[Dataset entries]
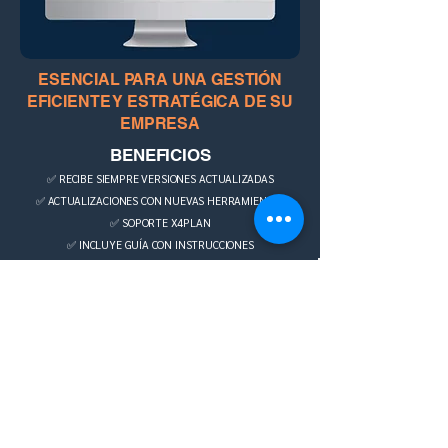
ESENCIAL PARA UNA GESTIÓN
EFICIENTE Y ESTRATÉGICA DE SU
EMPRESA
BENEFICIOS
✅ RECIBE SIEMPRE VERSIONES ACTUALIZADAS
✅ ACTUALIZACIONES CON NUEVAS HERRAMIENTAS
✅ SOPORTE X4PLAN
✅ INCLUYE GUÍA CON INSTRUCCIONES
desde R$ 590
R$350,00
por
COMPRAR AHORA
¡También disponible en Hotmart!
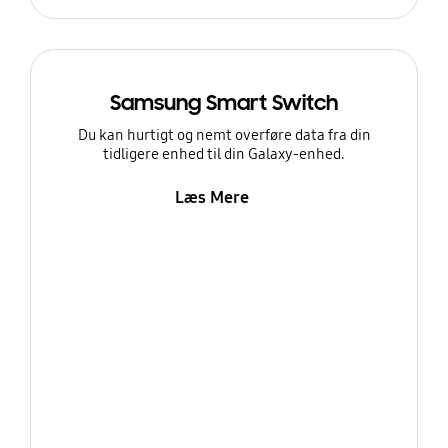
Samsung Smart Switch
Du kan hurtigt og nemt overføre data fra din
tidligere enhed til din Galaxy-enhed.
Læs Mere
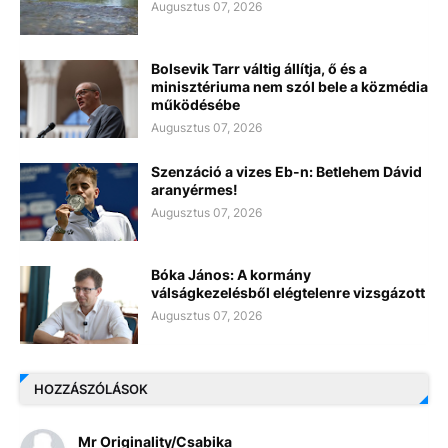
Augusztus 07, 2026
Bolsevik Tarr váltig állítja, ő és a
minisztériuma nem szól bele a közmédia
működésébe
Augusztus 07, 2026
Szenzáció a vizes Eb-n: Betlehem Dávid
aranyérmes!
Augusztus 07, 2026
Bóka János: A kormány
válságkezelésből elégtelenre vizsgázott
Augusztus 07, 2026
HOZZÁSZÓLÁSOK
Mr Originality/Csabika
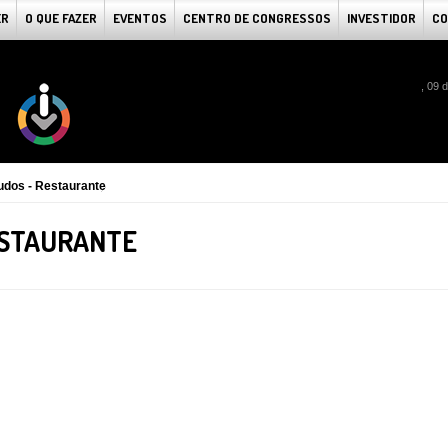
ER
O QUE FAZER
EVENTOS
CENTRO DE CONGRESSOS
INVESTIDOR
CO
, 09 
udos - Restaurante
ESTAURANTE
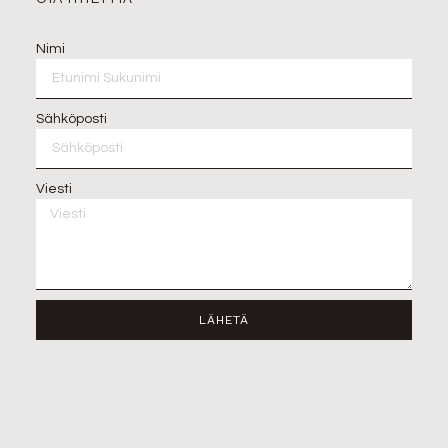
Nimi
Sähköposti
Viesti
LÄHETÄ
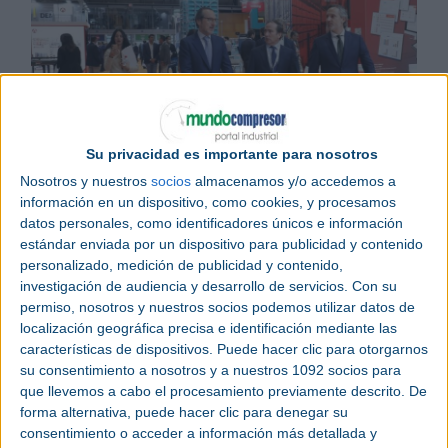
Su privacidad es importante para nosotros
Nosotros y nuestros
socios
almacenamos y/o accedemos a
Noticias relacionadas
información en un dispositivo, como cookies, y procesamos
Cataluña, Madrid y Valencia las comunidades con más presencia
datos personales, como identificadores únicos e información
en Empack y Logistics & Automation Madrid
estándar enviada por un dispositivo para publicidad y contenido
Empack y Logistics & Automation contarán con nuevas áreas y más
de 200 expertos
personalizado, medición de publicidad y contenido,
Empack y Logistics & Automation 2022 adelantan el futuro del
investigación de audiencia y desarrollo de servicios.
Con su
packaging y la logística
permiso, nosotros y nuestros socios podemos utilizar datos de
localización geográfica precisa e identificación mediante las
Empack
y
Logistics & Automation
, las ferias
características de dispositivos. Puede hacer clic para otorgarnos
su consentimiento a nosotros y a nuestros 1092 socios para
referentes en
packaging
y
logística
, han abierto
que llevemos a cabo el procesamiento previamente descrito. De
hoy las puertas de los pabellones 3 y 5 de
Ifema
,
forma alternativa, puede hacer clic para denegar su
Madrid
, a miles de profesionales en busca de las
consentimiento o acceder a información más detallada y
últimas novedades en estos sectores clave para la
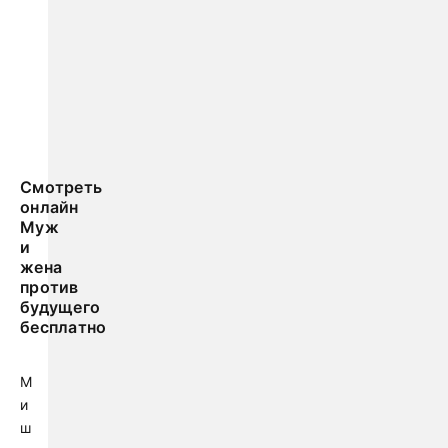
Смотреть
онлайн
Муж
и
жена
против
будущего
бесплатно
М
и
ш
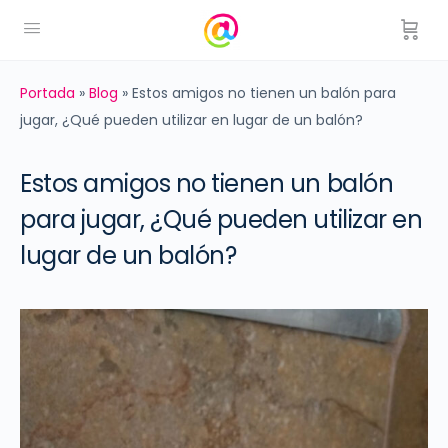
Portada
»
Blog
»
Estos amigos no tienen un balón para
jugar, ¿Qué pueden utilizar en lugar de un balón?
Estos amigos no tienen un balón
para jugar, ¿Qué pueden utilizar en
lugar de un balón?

- [EXERCISE REQUIREMENTS] Count the lines in the data above that contain the string "socios", treating uppercase and lowercase letters as different. Reply with the number only.

- [OUTPUT BELOW] 3